Stuttgart - Zu einem größeren Polizeieinsatz ist es am Samstagabend in Stuttgart gekommen, da sich Hunderte Menschen am Schlossplatz getroffen hatten.

Polizeikräfte machen sich auf den Weg zum Einsatzort. Mehrere Hundert Menschen hatten sich versammelt.
Polizeikräfte machen sich auf den Weg zum Einsatzort. Mehrere Hundert Menschen hatten sich versammelt.  © 7aktuell.de

Gegen 20 Uhr versammelten sich die Menschen an der Freitreppe am Stuttgarter Schlossplatz.

Dabei sei es zu einer Vielzahl von Corona-Verstößen gekommen. Die Polizei räumte die Freitreppe.

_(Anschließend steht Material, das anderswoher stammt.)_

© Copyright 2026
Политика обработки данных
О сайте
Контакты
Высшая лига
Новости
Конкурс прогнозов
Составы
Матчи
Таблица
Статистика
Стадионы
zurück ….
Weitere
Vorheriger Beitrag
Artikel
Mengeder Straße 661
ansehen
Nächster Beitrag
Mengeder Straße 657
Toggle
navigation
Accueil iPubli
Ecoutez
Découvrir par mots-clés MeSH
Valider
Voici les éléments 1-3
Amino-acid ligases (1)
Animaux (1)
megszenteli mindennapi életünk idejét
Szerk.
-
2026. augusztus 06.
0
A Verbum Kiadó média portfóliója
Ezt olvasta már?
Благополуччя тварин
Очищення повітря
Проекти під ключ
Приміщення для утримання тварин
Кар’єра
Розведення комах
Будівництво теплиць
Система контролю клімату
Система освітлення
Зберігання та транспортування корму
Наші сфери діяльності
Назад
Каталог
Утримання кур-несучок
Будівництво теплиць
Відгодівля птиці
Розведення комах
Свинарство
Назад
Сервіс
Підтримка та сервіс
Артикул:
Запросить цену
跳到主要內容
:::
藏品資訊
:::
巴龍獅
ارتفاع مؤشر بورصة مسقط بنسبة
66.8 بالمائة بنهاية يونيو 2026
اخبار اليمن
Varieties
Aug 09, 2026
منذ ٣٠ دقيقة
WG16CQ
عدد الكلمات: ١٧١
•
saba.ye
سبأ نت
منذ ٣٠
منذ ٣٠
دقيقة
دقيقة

Bei dem Einsatz wurde niemand verletzt.

Update 9.45 Uhr: Polizei gibt Details zum Einsatz bekannt

Mehrere Hundert überwiegend junge Leute befanden sich gegen 20.15 Uhr auf der Königstraße im Bereich des
Schlossplatzes und des Königsbaus, was zu einem größeren Polizeieinsatz führte.

Wie die Beamten mitteilen, haben sich die Leute dort getroffen, waren nicht flanierend unterwegs und ein Großteil hat die Corona-Regeln missachtet. Die Menschen trugen größtenteils keine Mund-Nasen-Bedeckung, hielten die Mindestabstände nicht ein und es wurde gegen das Ansammlungs- sowie Alkoholverbot verstoßen. Auch der Aufforderung, sich an die geltenden Regeln zu halten, wurde nicht nachgekommen.

Die Polizei entschied sich deshalb dazu, die Menschen aufzufordern, den Platz zu verlassen.

Laut Polizei zeigten sich etliche Leute verbal aggressiv gegenüber den Beamten. Dabei soll ein Beamter sogar am Helm von einem Gegenstand getroffen worden sein, blieb jedoch unverletzt.

Die hauptsächlich jungen Leute gingen in Kleingruppen in Richtung Hauptbahnhof. Einige rissen Baustelleneinrichtung, Blumenkübel und Mülleimer mit sich und stießen Leihräder um.

Gegen 21.50 Uhr zerstreute sich die Menge demnach und es kam zu keinen weiteren Störungen in der Innenstadt.

Die Identität von mehreren Personen wurde durch die Polizei festgestellt und Ermittlungsverfahren wegen Sachbeschädigungen, Beleidigungen und Widerstand gegen Vollstreckungsbeamte eingeleitet.

Außerdem werde der Tatbestand des Landfriedensbruchs geprüft.